DIRECTIONS ::
Reproduce all of the data exactly as written.

Dataset records ::
◇ ◇ ◇ ◇ ◇ ◇ ◇

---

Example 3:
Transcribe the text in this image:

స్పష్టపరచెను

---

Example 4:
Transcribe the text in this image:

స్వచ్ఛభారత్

◇ ◇ ◇ ◇ ◇ ◇ ◇

ANSWER TO THE PROBLEM ::
---

Example 3:
Transcribe the text in this image:

స్పష్టపరచెను

---

Example 4:
Transcribe the text in this image:

స్వచ్ఛభారత్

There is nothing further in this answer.